Climate talks head to Peru
As I write, I’m on my way to the UN climate summit in Lima, Peru. I’ll be joining colleagues from Friends of the Earth organisations and climate justice allies around the world to bring a strong civil society voice to the negotiations.
The United Nations Framework Convention of Climate Change (UNFCCC) negotiations are a tortuous, slow-moving process, still nowhere near a deal that responds to climate science over 20 years after world leaders agreed on the need for urgent action.
A year ago in Warsaw, we joined other civil society groups in a symbolic ‘walk out’ of the climate talks. We walked out to protest the influence of the big polluters sponsoring the talks. We walked out to protest the lack of urgency and justice on the negotiating table. We walked out of the Warsaw talks as a rallying cry to inject fresh energy and momentum into the climate movement ahead of the crucial decision time in Paris next year. But we didn’t walk out of the process.

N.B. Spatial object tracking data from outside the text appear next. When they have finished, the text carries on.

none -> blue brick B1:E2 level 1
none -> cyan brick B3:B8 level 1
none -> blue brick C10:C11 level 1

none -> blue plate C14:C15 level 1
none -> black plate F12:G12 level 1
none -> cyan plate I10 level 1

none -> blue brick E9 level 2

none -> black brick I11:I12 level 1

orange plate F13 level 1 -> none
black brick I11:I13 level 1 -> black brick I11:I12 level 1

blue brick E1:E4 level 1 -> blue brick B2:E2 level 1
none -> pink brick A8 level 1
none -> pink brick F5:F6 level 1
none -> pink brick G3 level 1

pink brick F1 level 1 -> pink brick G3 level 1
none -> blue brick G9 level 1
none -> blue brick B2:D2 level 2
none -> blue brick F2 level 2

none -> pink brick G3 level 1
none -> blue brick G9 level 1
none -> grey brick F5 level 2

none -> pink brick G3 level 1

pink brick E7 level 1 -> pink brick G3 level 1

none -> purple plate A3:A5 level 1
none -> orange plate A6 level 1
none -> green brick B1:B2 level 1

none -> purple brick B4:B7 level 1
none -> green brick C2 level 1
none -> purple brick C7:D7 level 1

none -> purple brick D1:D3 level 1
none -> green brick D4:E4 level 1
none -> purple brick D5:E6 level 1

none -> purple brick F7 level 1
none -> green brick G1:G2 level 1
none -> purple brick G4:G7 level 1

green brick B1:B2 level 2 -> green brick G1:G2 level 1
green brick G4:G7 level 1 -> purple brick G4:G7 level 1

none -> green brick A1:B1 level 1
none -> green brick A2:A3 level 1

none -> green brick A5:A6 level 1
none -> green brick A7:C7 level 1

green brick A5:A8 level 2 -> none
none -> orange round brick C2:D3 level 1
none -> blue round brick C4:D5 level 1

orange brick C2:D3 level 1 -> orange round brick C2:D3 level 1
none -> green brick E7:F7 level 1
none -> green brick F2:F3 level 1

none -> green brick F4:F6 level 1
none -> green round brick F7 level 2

Flawed as they may be the UN climate talks are the best process we have, the most democratic place to decide on a course of action to tackle the most serious threat faced by humanity.
And the stakes are terribly high. Last years’ talks began in the aftermath of Typhoon Haiyan – the most powerful and devastating typhoon ever to hit the Philippines, with a death toll of over 6,000 and over 4 million made homeless. The Philippines Environment Ministers first speech on arrival at the conference was powerful and angry: “I am beginning to feel as though we are negotiating on who is going to live and who is going to die.” Today, Philippines authorities are organising evacuations in the same areas Haiyan hit and bracing themselves for the category 5 Typhoon Hagupit expected to arrive this weekend.
Much has been made of the USA-China deal, struck ahead of the talks in Lima, to curb emissions by 2025 and 2030 respectively. But while this move signals some political progress, the cuts on offer by the worlds biggest polluters are nowhere near what climate science requires, and a mere fraction of climate justice demands.
All this might seem rather glum (to put it very mildly). But actually it isn’t too late to avoid catastrophic climate change if only the political will were there to take the decisions needed. Like leaving fossil fuels in the ground and transforming our energy systems to clean, community owned renewables for a start. That’s why the voices of communities directly affected by dirty energy projects and those struggling to build a clean future need to be heard loud and clear on the streets of Scotland and throughout the world in the year ahead of Paris.
Building the foundations in Lima for a strong deal in Paris is vital – we need to ensure important issues like equity, climate finance, loss and damage are firmly on the negotiating table, and dangerous distractions like carbon markets and voluntary pledges are off.
But change will only happen inside the negotiations when our voices outside are too loud to ignore.